Under federal rules, permanent employees whose roles may be eliminated enter a formal workforce adjustment process set out in collective agreements. The process is designed to find alternative employment where possible. Receiving a notice does not automatically mean a job loss; options can include redeployment or “alternation,” in which an affected worker can exchange positions with an employee who wishes to leave.

Ottawa is also in the process of sending information about a voluntary early retirement program to nearly 70,000 employees, according to a recent CBC article.

Reactions to adjustments

PIPSC President Sean O’Reilly has opposed the proposed job cuts under Budget 2025.

“When governments make changes that are this drastic, Canadians always pay the price. Food inspections slow down. Emergencies take longer to contain. Digital systems grow weaker just as cyberattacks become more frequent,” he said in an op-ed posted on the union’s website.
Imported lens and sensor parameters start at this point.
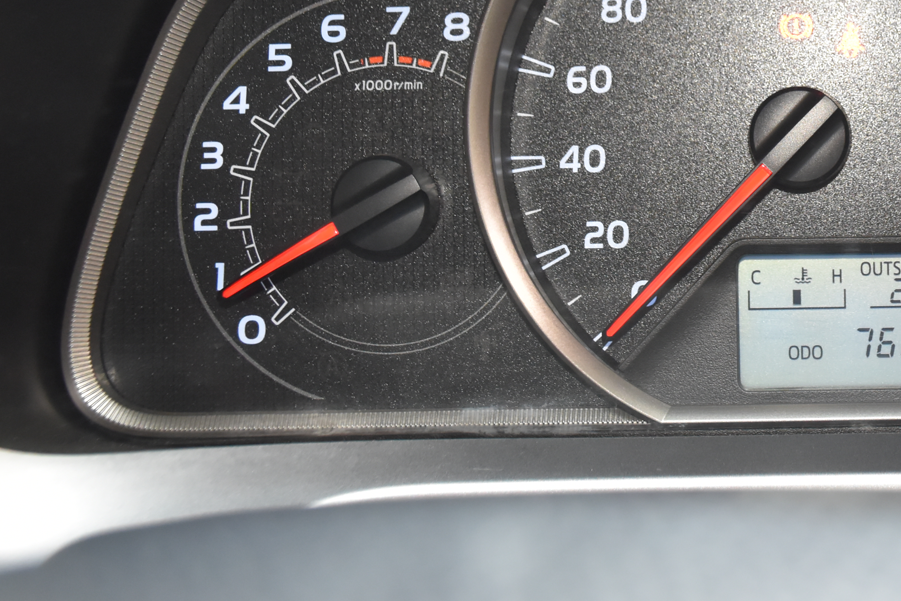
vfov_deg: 20.0
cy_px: 103
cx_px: 824
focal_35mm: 67
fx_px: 1677
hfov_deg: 28.8
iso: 1400
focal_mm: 24
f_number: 3.8
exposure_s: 1/60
“These are not abstract risks. They are the daily functions that hold the country together. Canadians want their government to spend wisely. Public service professionals want that too. But there is a big difference between improving how government works and hollowing out its ability to deliver. Efficiency cannot come at the expense of safety, stability or trust.”

Options for affected workers

In a post about workforce adjustment in the core public administration, the federal government noted that the deputy head of an organization determines whether an employee with workforce adjustment (WFA) status will be declared:

  • surplus with a guarantee of a reasonable job offer; or

  • opting and provided with WFA options.
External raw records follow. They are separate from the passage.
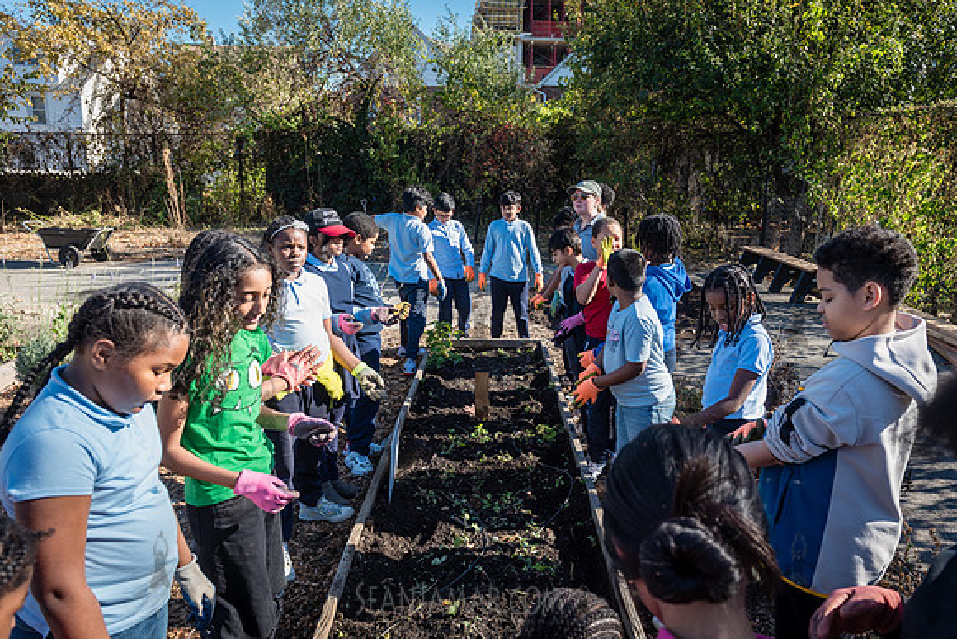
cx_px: 499
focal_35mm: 26
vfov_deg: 50.3
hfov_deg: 70.2
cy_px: 306
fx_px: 680
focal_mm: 24
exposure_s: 1/160
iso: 100
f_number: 5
“An employee who is declared surplus with a guarantee of a reasonable job offer can expect to be offered another job within the CPA, normally at an equivalent level,” said the federal government.

An employee who is declared opting must select one of the following options within 120 days:

Option A: 12-month surplus priority entitlement

  • The employee has a 12-month paid surplus priority surplus priority entitlement to secure a reasonable job offer in the public service.

  • If a reasonable job offer is not secured by the end of this period, the employee will be laid off.

Option B: Transition support measure

  • The employee resigns and receives a cash payment based on their years of service.

Option C: Education allowance

  • Option C(i)
    The employee resigns, receives a cash payment and an education allowance to attend a recognized learning institution.

  • Option C(ii)
    The employee receives a cash payment, an education allowance and up to two years of leave without pay while attending a recognized learning institution. If a reasonable job offer is not secured at the end of their leave without pay, the employee will be laid off.

“If an employee does not confirm their selection within the 120-day period, option A will apply,” Ottawa said.